In the entries below, find every line with "none" and copy it.

** DATA **
_ _ _ _ _
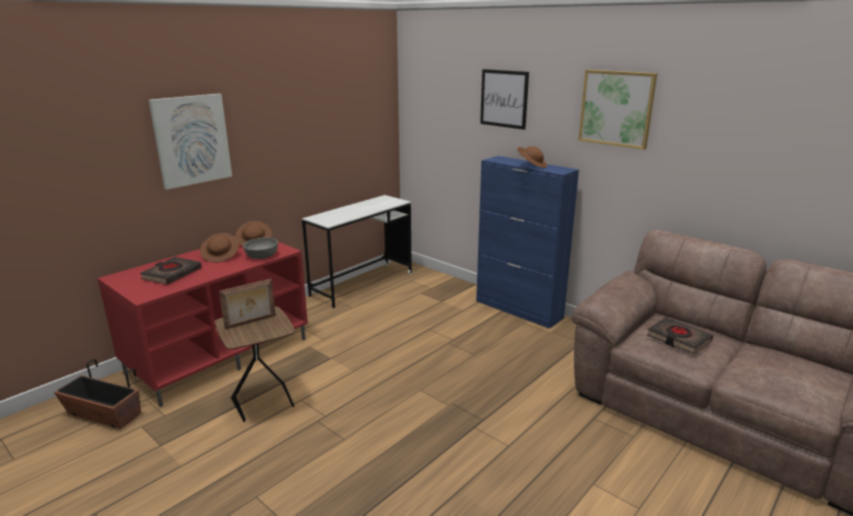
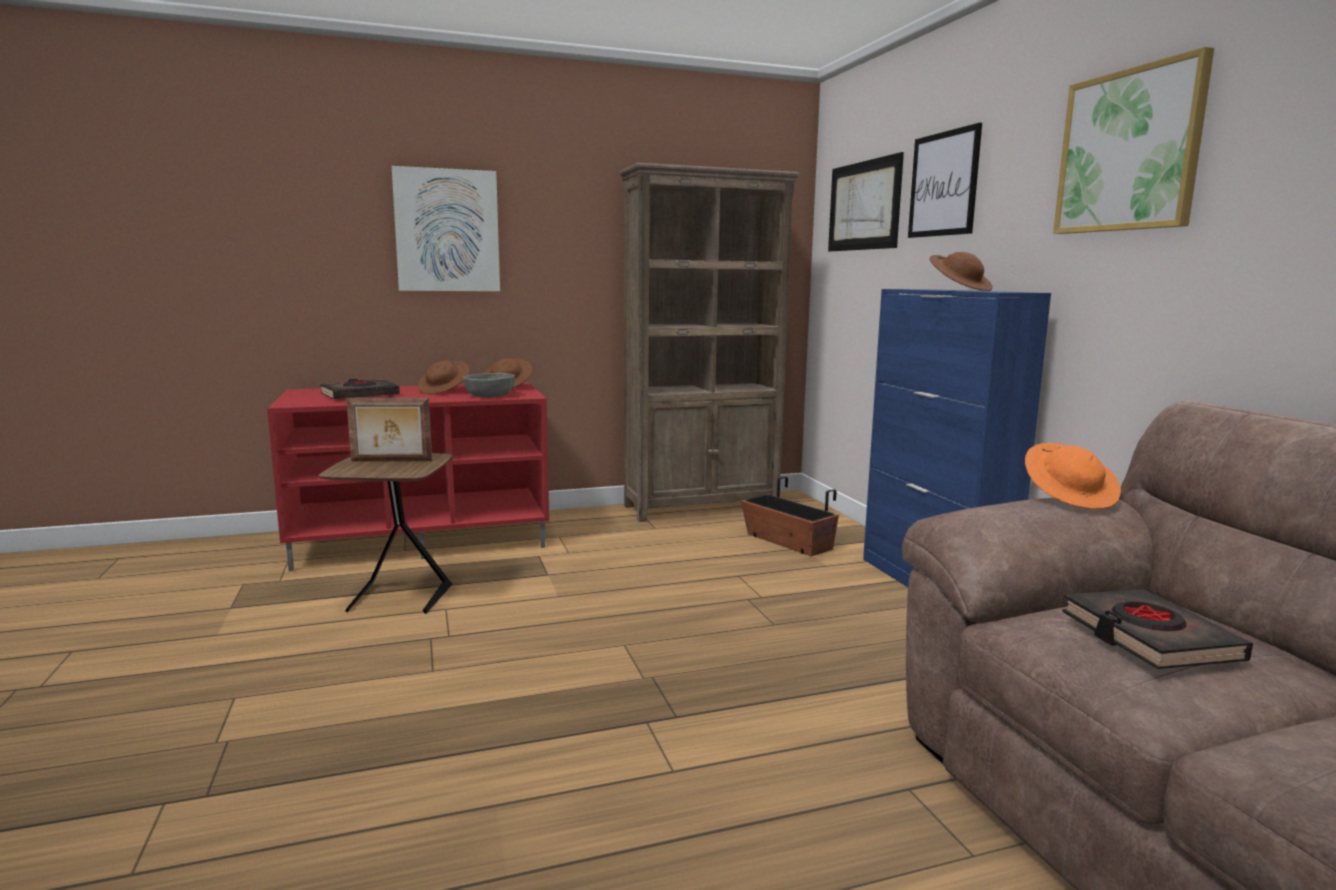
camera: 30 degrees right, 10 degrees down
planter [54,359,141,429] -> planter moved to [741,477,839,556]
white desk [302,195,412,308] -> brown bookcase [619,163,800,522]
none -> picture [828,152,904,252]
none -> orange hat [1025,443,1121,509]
_ _ _ _ _
** COMPLETED TASK **
none -> picture [828,152,904,252]
none -> orange hat [1025,443,1121,509]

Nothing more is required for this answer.